Has the parser hacked the arg into a float by the time the __init__ sees it?
(I suppose, come to think of it, that's an obvious "yes".)
I suggest that DEFAULT_PRECISION should be 4. From the dim recesses of my
pre-history, I seem to recall that the money programmers liked that - they
_saved_ the round-offs into what was called a "penny register" and
accumulated them. When you're dealing with millions, a drip here and a drop
there and pretty soon, if you're dishonest, you can add a check to the check
processing run for some serious pocket change (this actually happened) ;)
More below:
<snip>
> floats have no inherent precision in this sense, and the number you passed
> to the constructor was not decimal 2.135. Appendix A of the Tutorial
> explains this; the number you actually passed was
>
> 1201898150554501 / 2**49 ==
> 2.1349999999999997868371792719699442386627197265625
>
> and FixedPoint rounded that correctly to 2 decimal digits after the radix
> point. You would have been more surprised if FixedPoint had said the
> precision was 49, but it does require exactly 49 digits after the decimal
> point to capture your input number without loss of information.
>
> >>> print FixedPoint.FixedPoint(2.135, 51)

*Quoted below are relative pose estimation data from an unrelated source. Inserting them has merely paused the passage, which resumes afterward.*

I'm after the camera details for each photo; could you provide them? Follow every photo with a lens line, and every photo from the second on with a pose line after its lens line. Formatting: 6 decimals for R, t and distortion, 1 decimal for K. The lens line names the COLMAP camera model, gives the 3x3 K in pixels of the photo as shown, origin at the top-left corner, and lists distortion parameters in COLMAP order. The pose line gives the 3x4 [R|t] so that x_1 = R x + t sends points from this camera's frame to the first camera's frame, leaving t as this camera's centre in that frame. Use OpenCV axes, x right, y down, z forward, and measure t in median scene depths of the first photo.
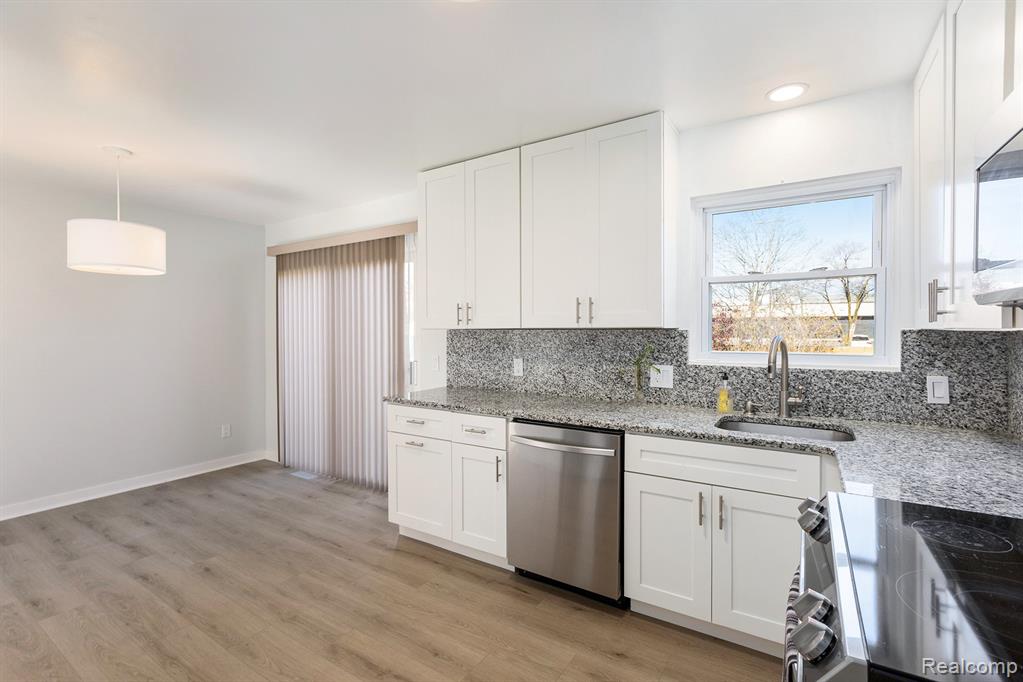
lens RADIAL K [[470.6, 0, 509.4], [0, 470.6, 337.4], [0, 0, 1]] dist [-0.014214, 0.000885]
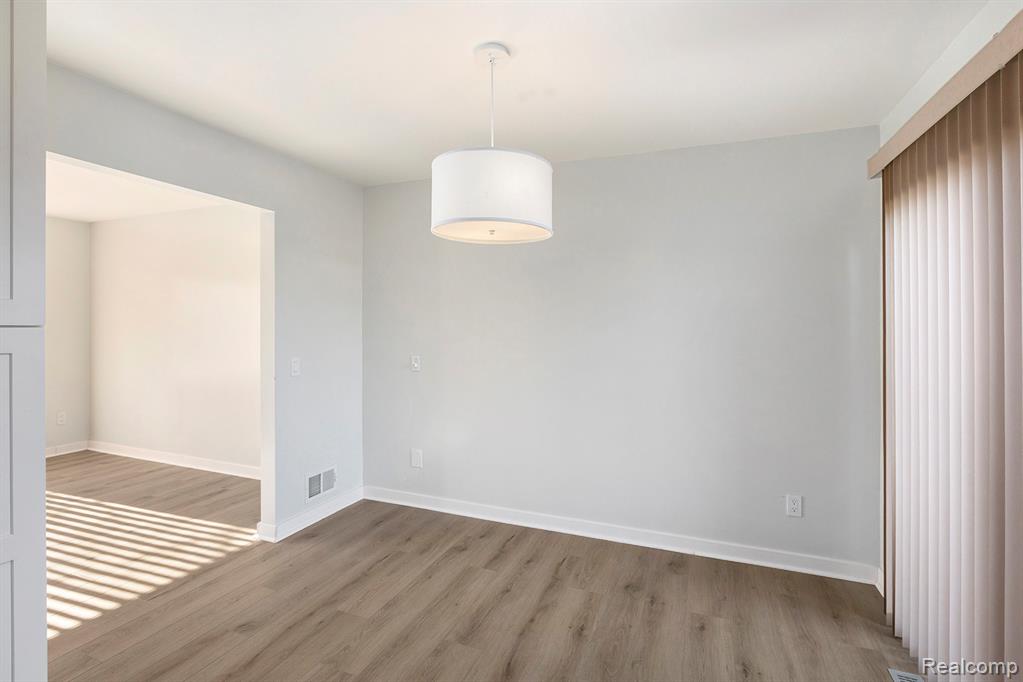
lens RADIAL K [[470.6, 0, 505.7], [0, 470.6, 326.3], [0, 0, 1]] dist [-0.014214, 0.000885]
pose [[0.193453, 0.007340, -0.981082, -0.150155], [-0.011651, 0.999919, 0.005183, -0.021972], [0.981040, 0.010428, 0.193523, 0.696072]]
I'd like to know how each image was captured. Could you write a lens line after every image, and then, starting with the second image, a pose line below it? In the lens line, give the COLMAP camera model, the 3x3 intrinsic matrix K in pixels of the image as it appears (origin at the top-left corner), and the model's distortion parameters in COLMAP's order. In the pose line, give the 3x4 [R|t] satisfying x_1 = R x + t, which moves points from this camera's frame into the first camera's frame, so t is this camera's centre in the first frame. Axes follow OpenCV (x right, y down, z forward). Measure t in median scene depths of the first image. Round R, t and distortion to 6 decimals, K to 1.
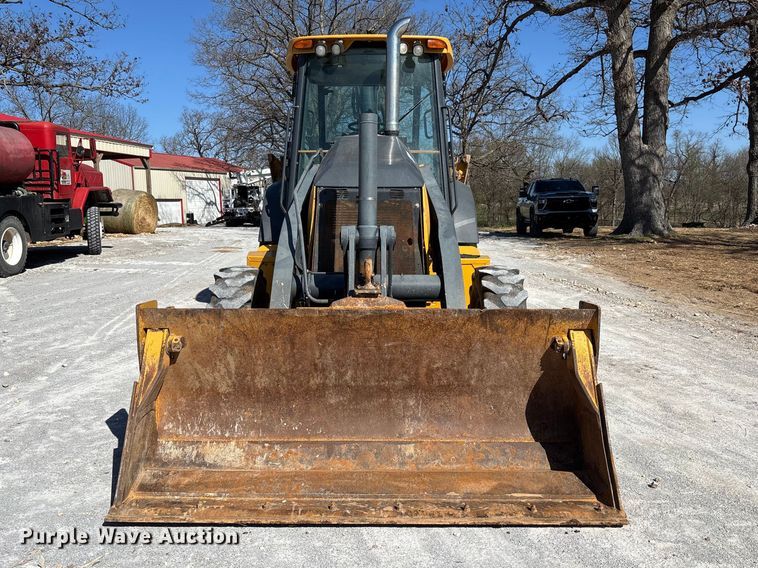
lens RADIAL K [[709.7, 0, 376.0], [0, 709.7, 285.7], [0, 0, 1]] dist [0.037900, -0.003476]
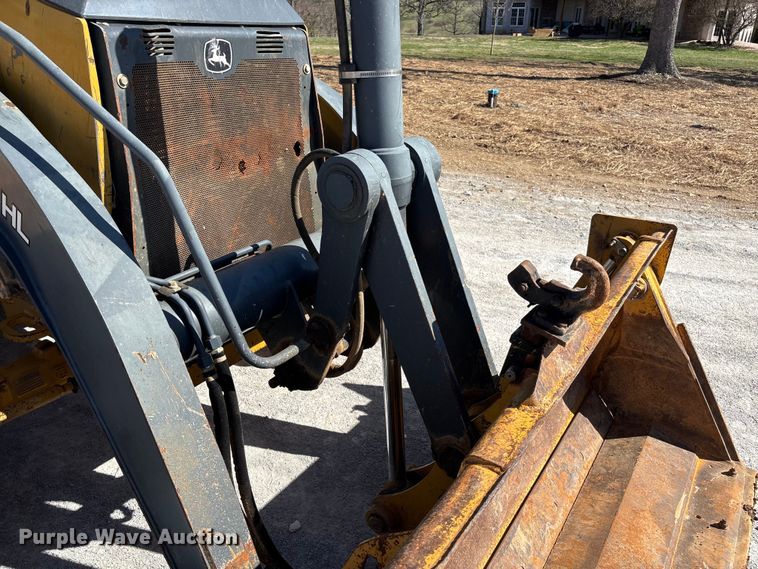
lens RADIAL K [[531.4, 0, 374.7], [0, 531.4, 285.1], [0, 0, 1]] dist [0.016084, 0.000054]
pose [[0.595098, -0.348534, 0.724143, -0.263452], [0.068266, 0.919730, 0.386570, -0.133798], [-0.800749, -0.180613, 0.571123, 0.860101]]
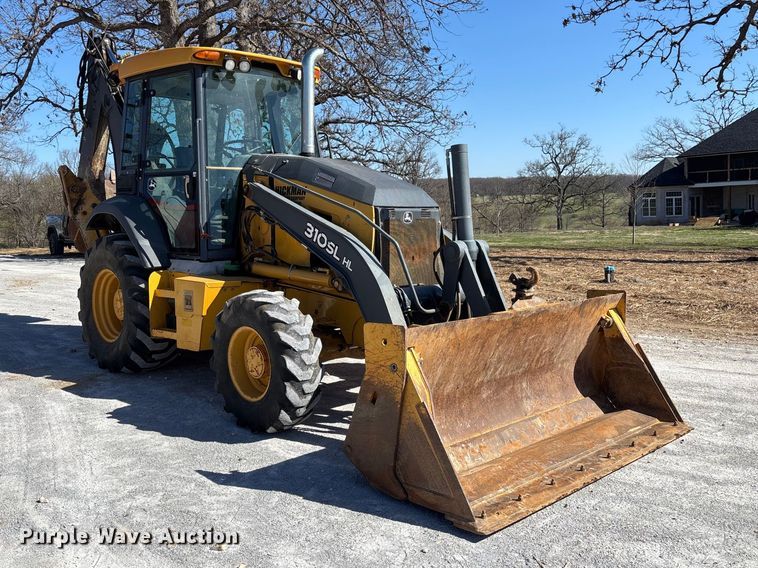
lens RADIAL K [[709.7, 0, 376.0], [0, 709.7, 285.7], [0, 0, 1]] dist [0.037900, -0.003476]
pose [[0.734142, -0.077154, 0.674598, -0.935230], [0.093495, 0.995546, 0.012114, -0.041704], [-0.672528, 0.054178, 0.738085, 0.269520]]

> 2.134999999999999786837179271969944238662719726562500
>
> >>> print FixedPoint.FixedPoint("2.135", 51)
> 2.135000000000000000000000000000000000000000000000000
Ok, so FixedPoint is really just a subterfuge for floats? Seems less than
useful to our money and edu-kid users? (I think I'm hinting here that
FixedPoint should be a distinct type if it's really going to have the
semantics the intended audience expects. That probably kills it for 2.3 I
guess.)
> Now forget literals -- they really aren't very interesting. You normally
> have computed quantities, and there's no hope of *guessing* "the inherent
> precision" from those, unless they're also FixedPoints and so explicitly
> support a reasonable notion of precision. You can't guess this
> from a float
> in isolation, and you can't guess anything about how many digits after the
> decimal point are implied by an integer. You either accept the
> constructor's default (2), or explicitly tell it how much precision you
> believe the input has.
Agreed - internally, a FixedPoint should retain all it's digits and only
have any idea of precision at display time IMO.